Apply In:: CWM Recovery

Requires Root:: Yes

Source:: 
looking to dual boot in order to use my laptop.

can't remember the last non ICS rom build i was using, liberty possibly? anyone got a list of the last of the GB roms released before everyone started going ICS so I flash it to dual boot?


----------



## matjmonk (Aug 28, 2011)

pelotudo said:


> Mod Type:: ROM
> 
> Difficulty:: Very Easy
> 
> ...


You can try Nitro's Eclipse rom's, he has versions out for .902, .904 and soon .905, his website is http://eclipserom.com. I haven't tried Liberty since my DX so I can't say how well it works but I keep coming back to Eclipse just because everything seems to work so smoothly.

Cheers


----------



## bigmook (Jun 6, 2011)

Eclipse all the way on gingerbread

Sent from my DROID BIONIC using Tapatalk 2


----------



## nivag (Nov 5, 2011)

I say eclipse. Nitro says he should hopefully have a .905 build out tomorrow. He seems to be the only dev developing gingerbread anymore.

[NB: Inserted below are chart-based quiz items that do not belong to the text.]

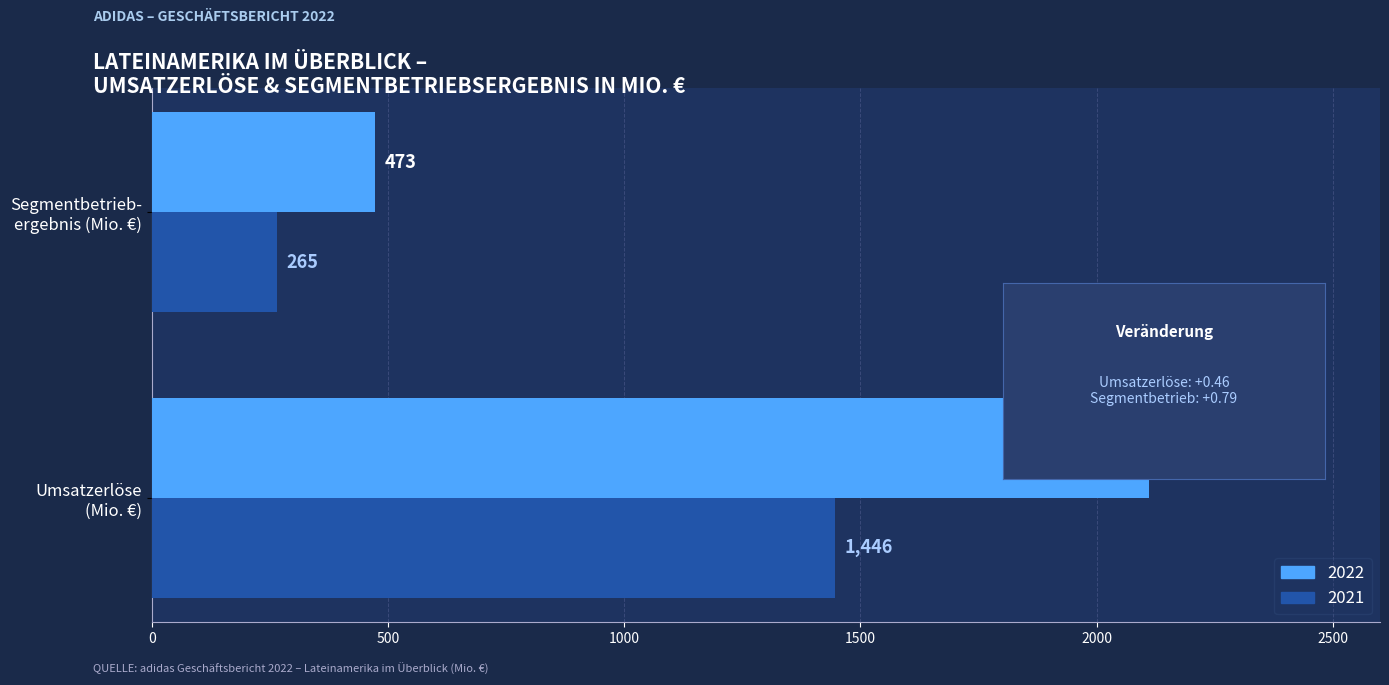

Which series has the largest range (max minus min)?

2022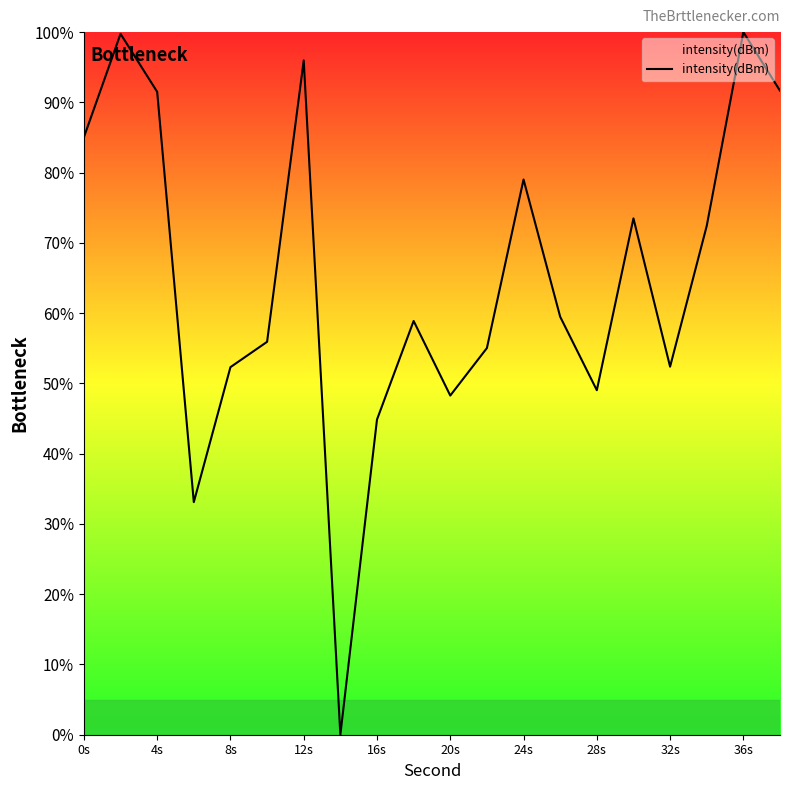

What is the difference between the maximum and minimum values?

100.0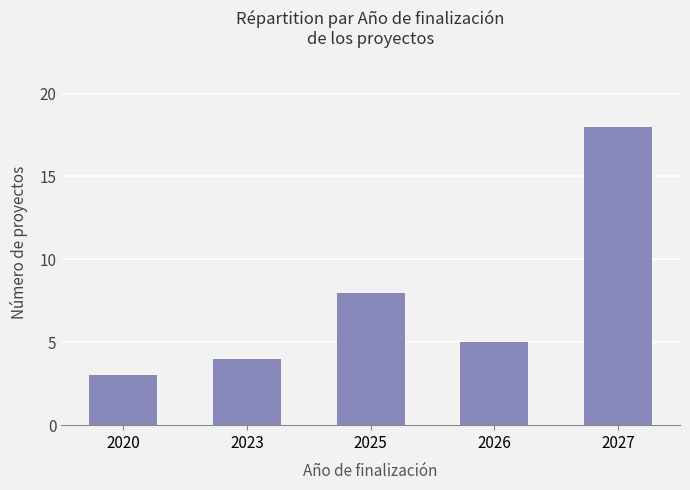

What value does the data have at 2026?

5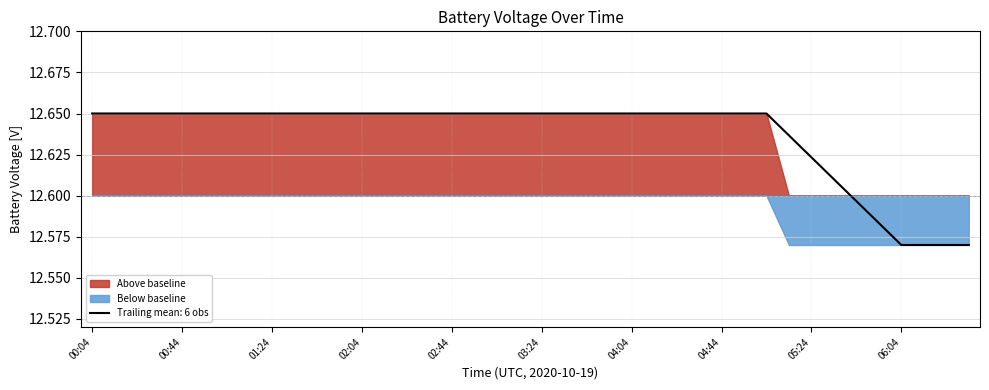

Between 01:04 and 00:34, which is larger?

01:04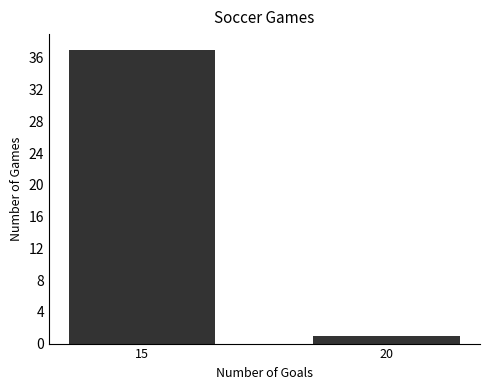

What is the value of the 2nd bar from the left?

1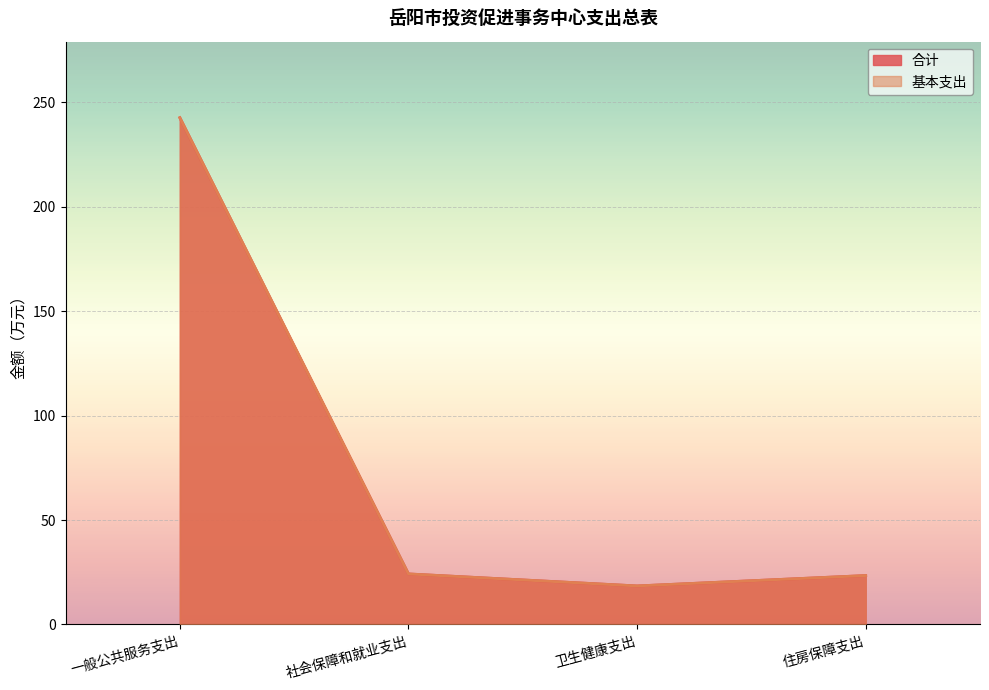

What is the difference between the second highest and minimum values in the 合计 series?

5.8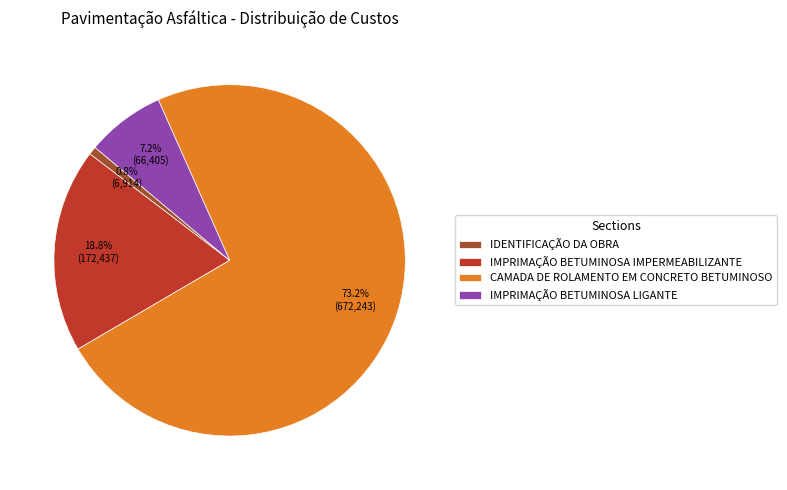

Do IMPRIMAÇÃO BETUMINOSA LIGANTE and IDENTIFICAÇÃO DA OBRA together represent more than half of the pie?

No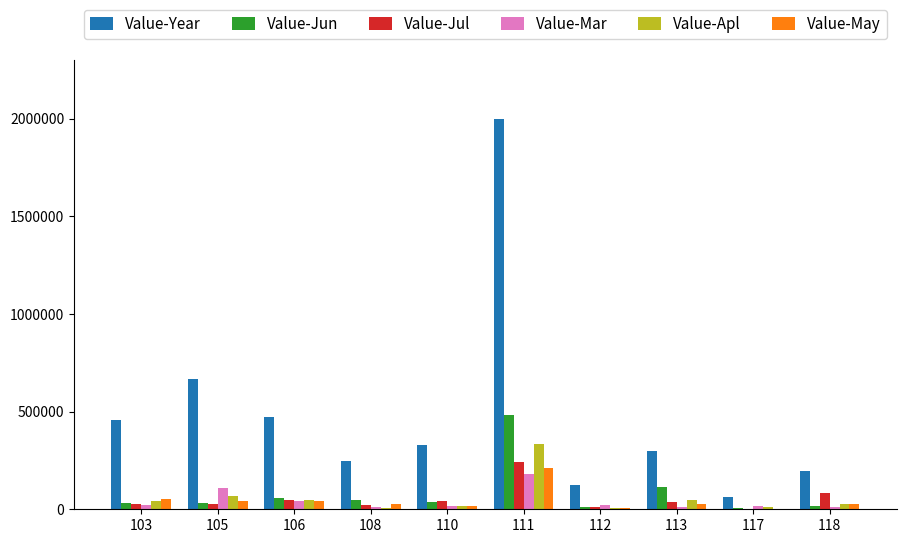

Is the value of Value-Apl at 110 greater than the value of Value-Year at 113?

No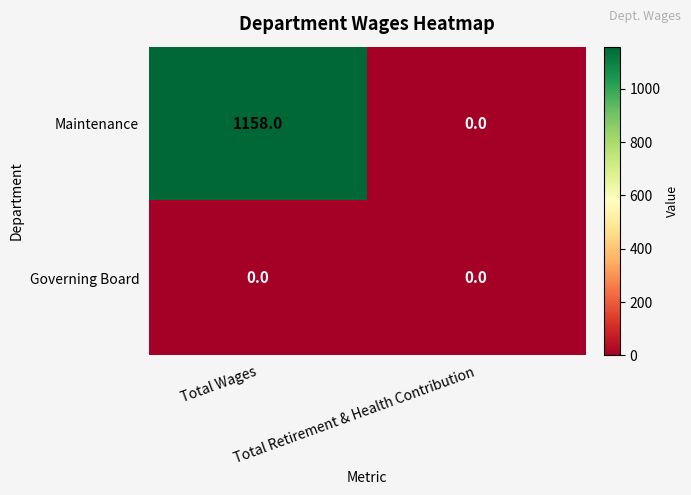

What is the difference between the highest and lowest values at Total Wages?

1158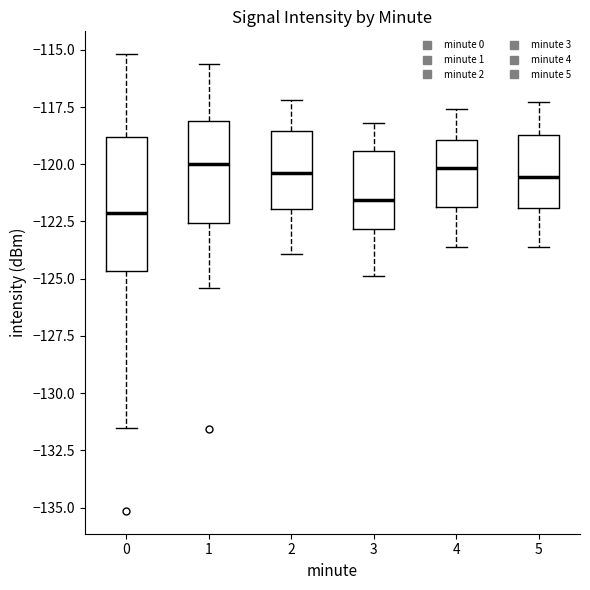

Comparing the boxes themselves (not the whiskers), which one is the tallest?

0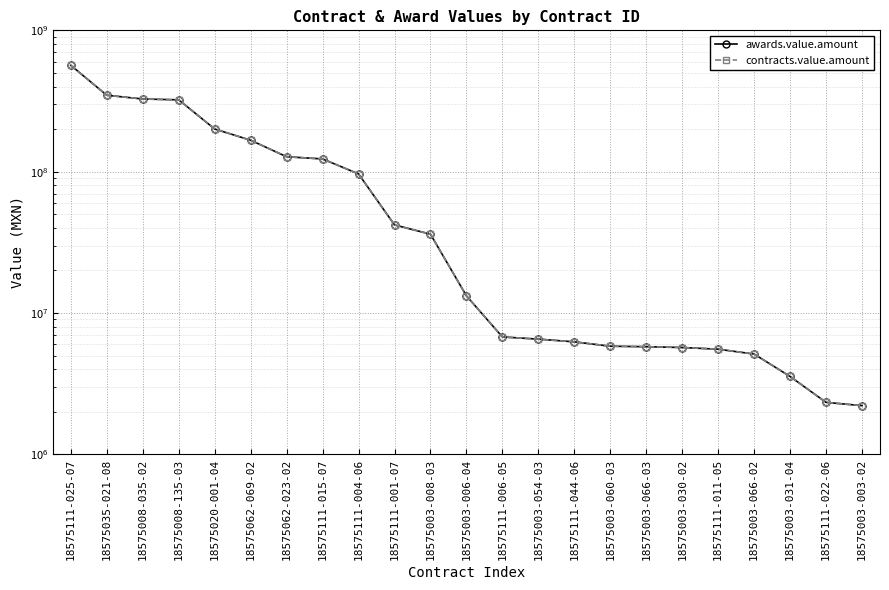

Reading right to left, transcribe all the data shown in this chart.

awards.value.amount: 18575003-003-02=2210627.2	18575111-022-06=2331590.0	18575003-031-04=3556380.0	18575003-066-02=5120439.9	18575111-011-05=5545864.3	18575003-030-02=5699048.8	18575003-066-03=5774278.2	18575003-060-03=5820899.9	18575111-044-06=6250842.7	18575003-054-03=6532906.6	18575111-006-05=6771574.7	18575003-006-04=13221975.5	18575003-008-03=36108762.3	18575111-001-07=42005670.5	18575111-004-06=96384978.5	18575111-015-07=123053612.7	18575062-023-02=127516614.5	18575062-069-02=166891994.6	18575020-001-04=200396467.4	18575008-135-03=322339023.0	18575008-035-02=326687075.3	18575035-021-08=347339811.4	18575111-025-07=565145391.0
contracts.value.amount: 18575003-003-02=2210627.2	18575111-022-06=2331590.0	18575003-031-04=3556380.0	18575003-066-02=5120439.9	18575111-011-05=5545864.3	18575003-030-02=5699048.8	18575003-066-03=5774278.2	18575003-060-03=5820899.9	18575111-044-06=6250842.7	18575003-054-03=6532906.6	18575111-006-05=6771574.7	18575003-006-04=13221975.5	18575003-008-03=36108762.3	18575111-001-07=42005670.5	18575111-004-06=96384978.5	18575111-015-07=123053612.7	18575062-023-02=127516614.5	18575062-069-02=166891994.6	18575020-001-04=200396467.4	18575008-135-03=322339023.0	18575008-035-02=326687075.3	18575035-021-08=347339811.4	18575111-025-07=565145391.0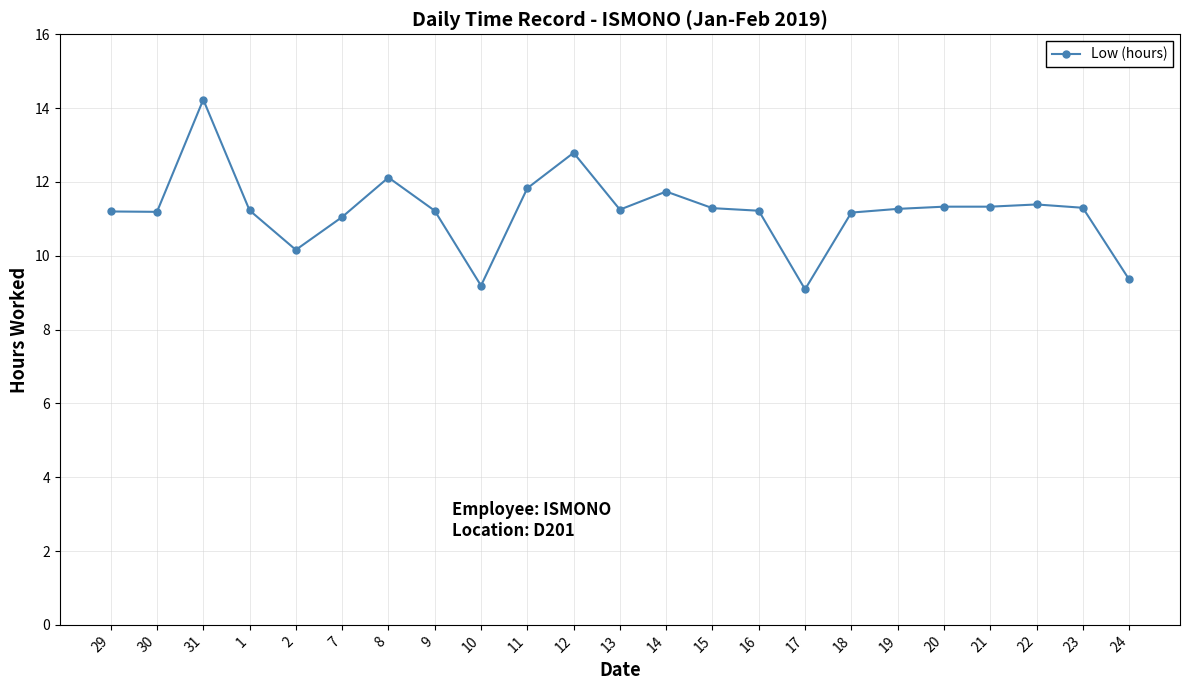

Where is the first local maximum?

31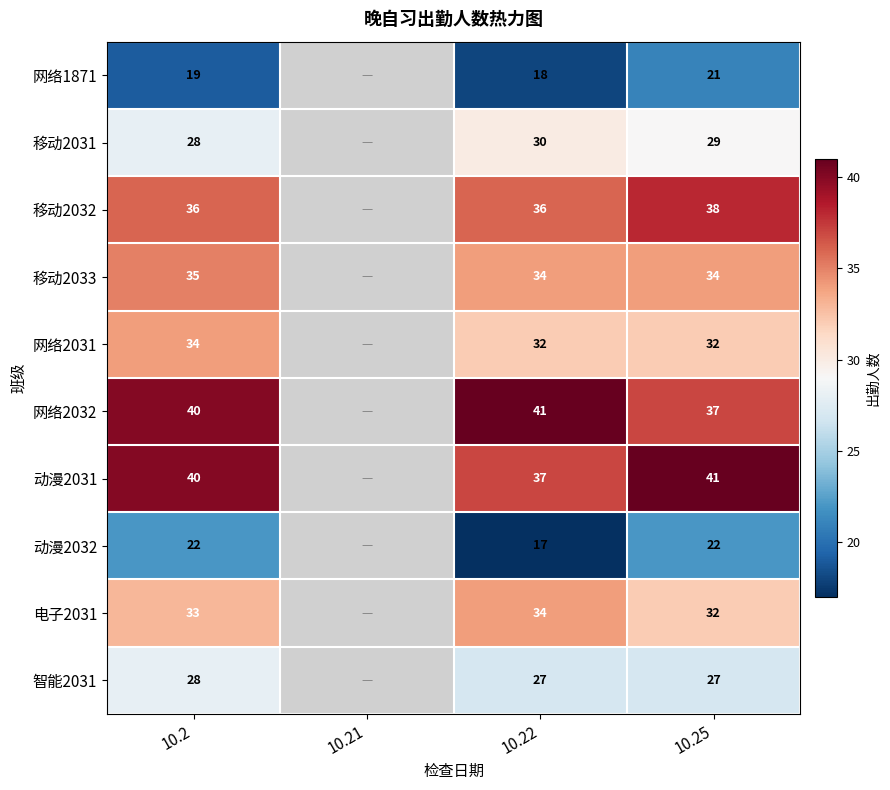

What is the spread (max minus min) of values at 10.22?

24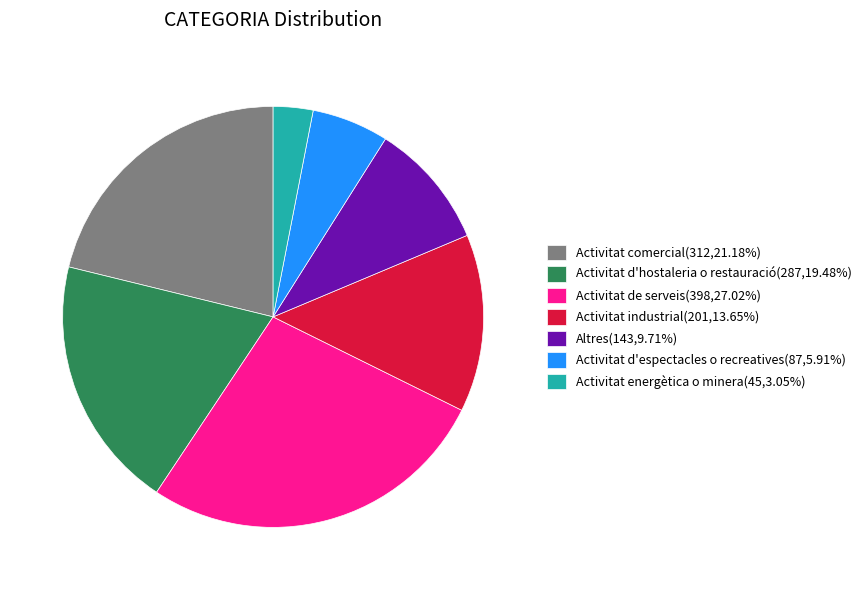

Combined, do Activitat de serveis(398,27.02%) and Activitat energètica o minera(45,3.05%) account for over 50%?

No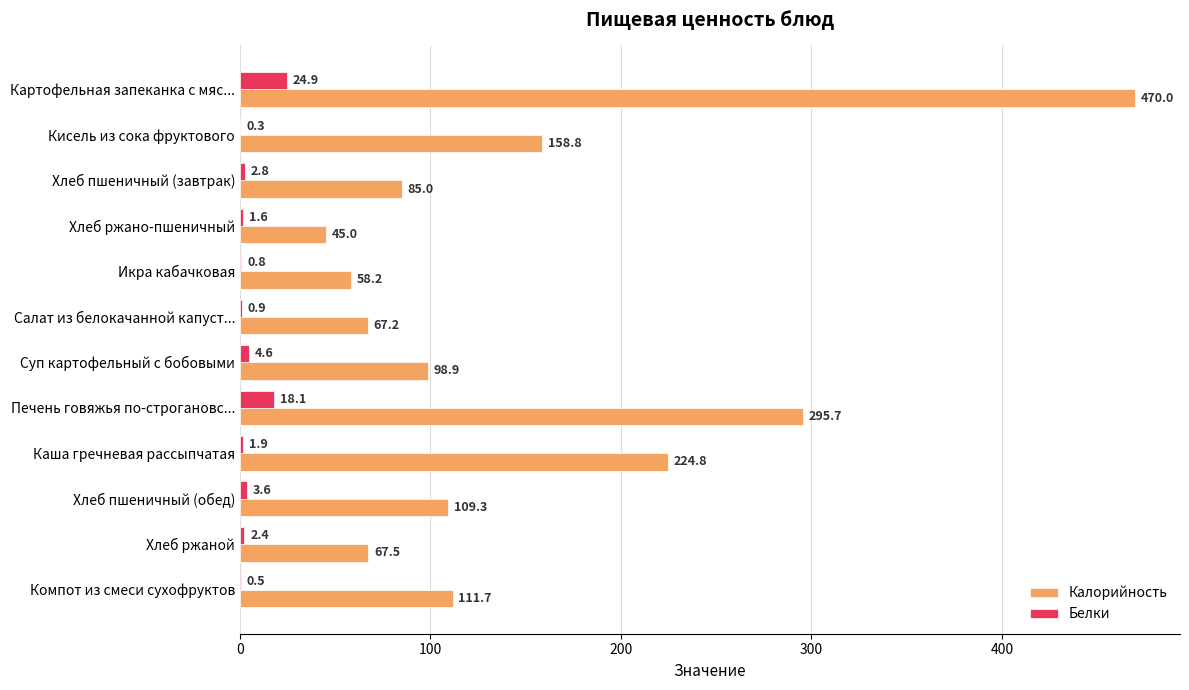

How many data points does each series have?

12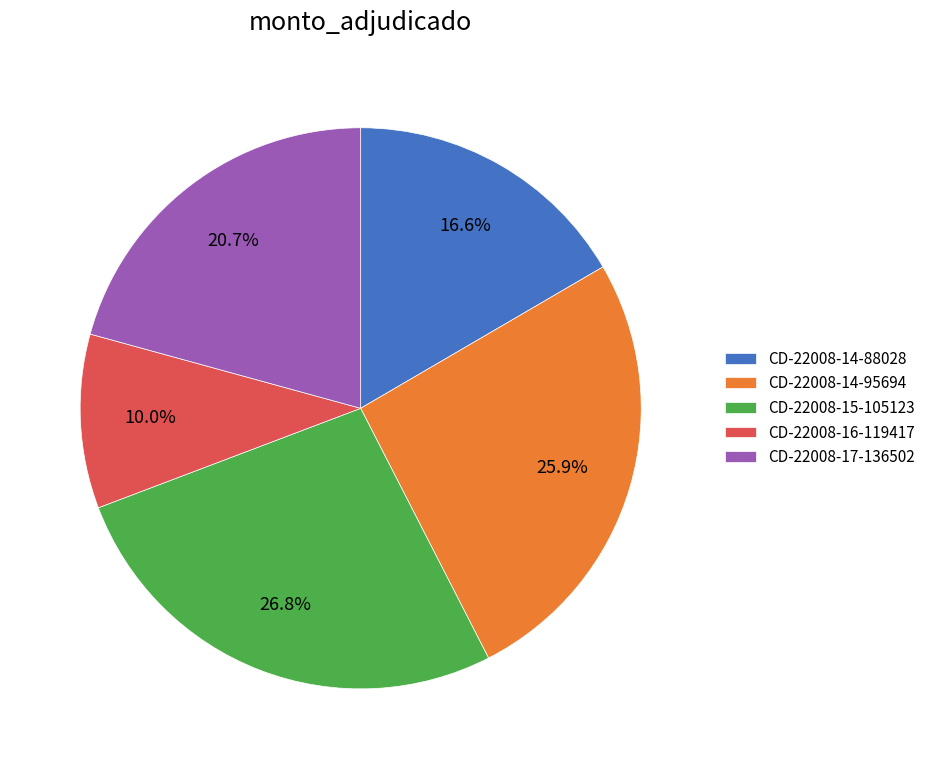

What is the smallest slice in the pie chart?

CD-22008-16-119417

Sent from my DROID BIONIC using RootzWiki


----------



## pelotudo (Sep 25, 2011)

cool thanks guys. still on .902 and flashed eclipse 2.2 last night. thinking of going to .905 and build 7 today. any of you have lapdocks, webtop work okay with build 7?

im also dual booting eclipse and axiomcs (ICS) right now via safestrap. if i go to .905 on the eclipse/unsafe side how does that affect switching back over to axiomcs? will i be able to just switch back over axiomcs like nothing happened or am i going to have to reflash that side as well ( i wouldn't think so but just wanted to make sure)?


----------



## simonbarsinistr (Dec 23, 2011)

He just released eclipse V.3 for 905 if you do update.

eclipserom.com/vforum/showthread.php?2618-ROM-Bionic-Eclipse-v3-0-6-5-12

Tapatalk 2 on my Eclipsed Bionic


----------